L’expert en matière financière et économique Louis Hobeika a appelé le gouvernement à mettre en place des stratégies concrètes pour restaurer la confiance des citoyens, des investisseurs et des touristes en l’économie libanaise. Dans une entrevue accordée à l’agence al-Markaziya, M. Hobeika a expliqué que la confiance sera rétablie une fois que certains dossiers importants seront traités, tels que l’infrastructure routière, l’électricité, les affaires sociales et la loi électorale. « Pour faire face aux défis socio-économiques, il faudrait que l’état améliore ses prises de décision ainsi que la mise en application de celles-ci », a-t-il souligné en précisant toutefois que l’État doit impérativement améliorer la santé de ses finances publiques en canalisant mieux ses dépenses et en contrôlant la collecte des impôts. L’expert préconise en outre de s’occuper urgemment du dossier des réfugiés syriens « car si le sujet est d’abord et avant tout humain, il est aussi financier », explique-t-il en ajoutant qu’il est impératif de trouver des solutions financières pour absorber le flux de 200 mille réfugiés fuyant la Syrie.

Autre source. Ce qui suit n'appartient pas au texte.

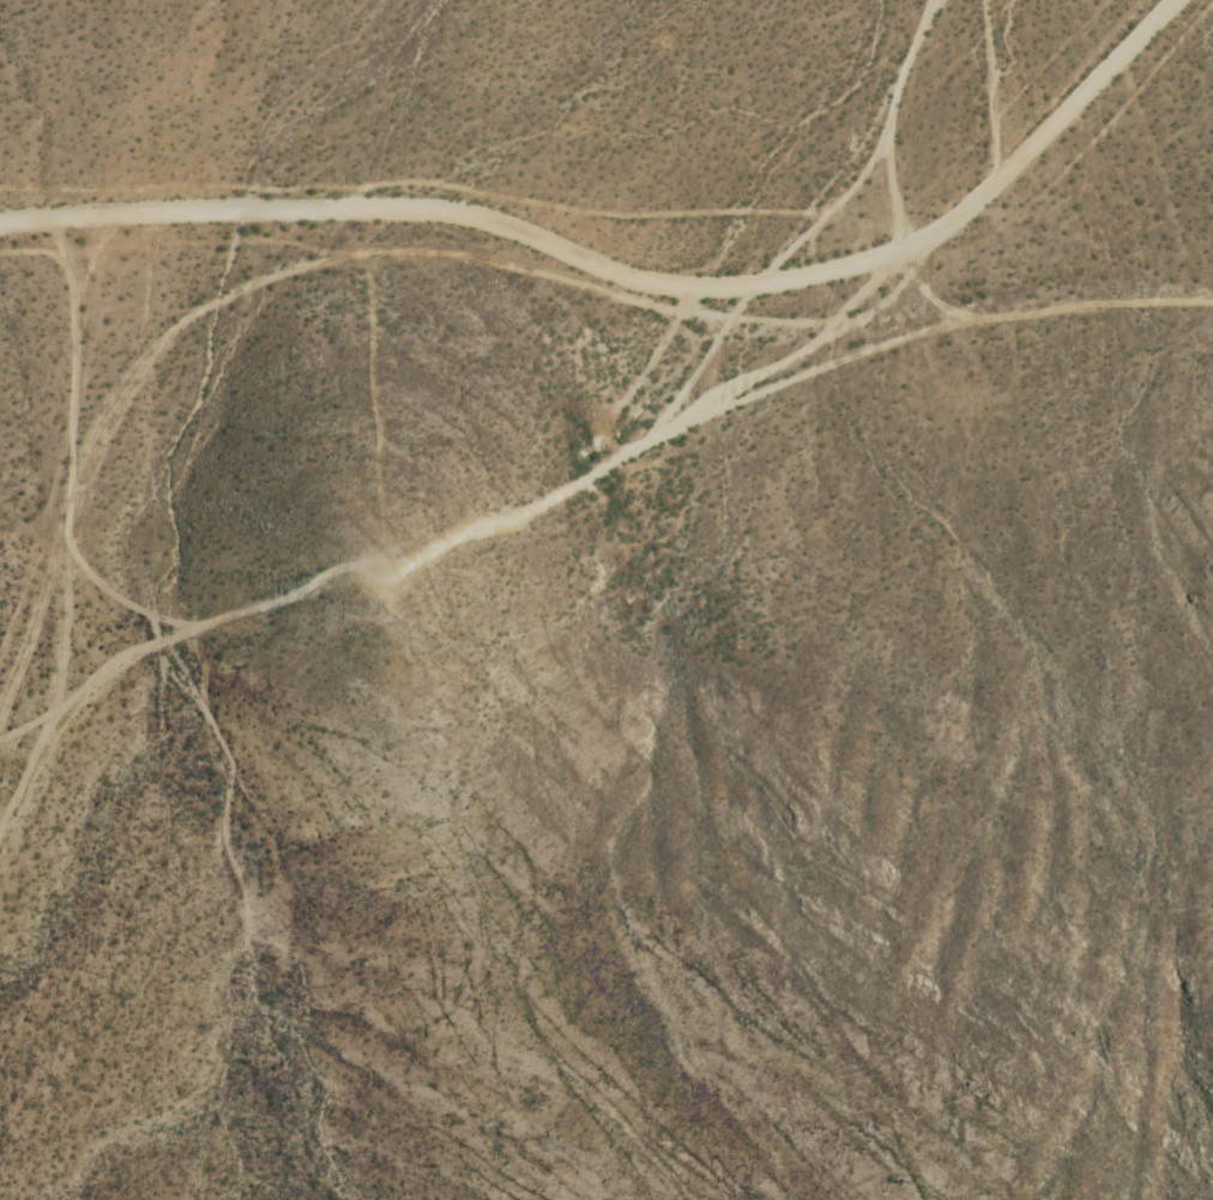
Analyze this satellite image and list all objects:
road: (628, 222)
road: (873, 294)
road: (64, 517)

Parallèlement, Louis Hobeika a mis l’accent sur l’importance de garder un contrôle strict sur les institutions du secteur financier et a appelé le gouvernement à soutenir ce secteur. Il a en outre mis en avant le chômage galopant et a indiqué que la hausse du taux de chômage est directement liée à la baisse des investissements. « Les investisseurs préfèrent se tourner vers les pays du Golfe ou Erbil, mais n’ont pas confiance en l’économie libanaise », a-t-il souligné en rejetant la faute sur l’instabilité politique du pays qui pousse les investisseurs potentiels à chercher des destinations plus sûres. M. Hobeika a également appelé les responsables à faciliter les démarches administratives afin d’encourager les investisseurs à s’établir au Liban.
Pour ce qui est de la campagne des 50 % lancée par le ministère du Tourisme, Louis Hobeika pense qu’elle ne portera pas vraiment ses fruits puisque le problème ne se situe pas au niveau des prix élevés, mais de l’instabilité sécuritaire et politique.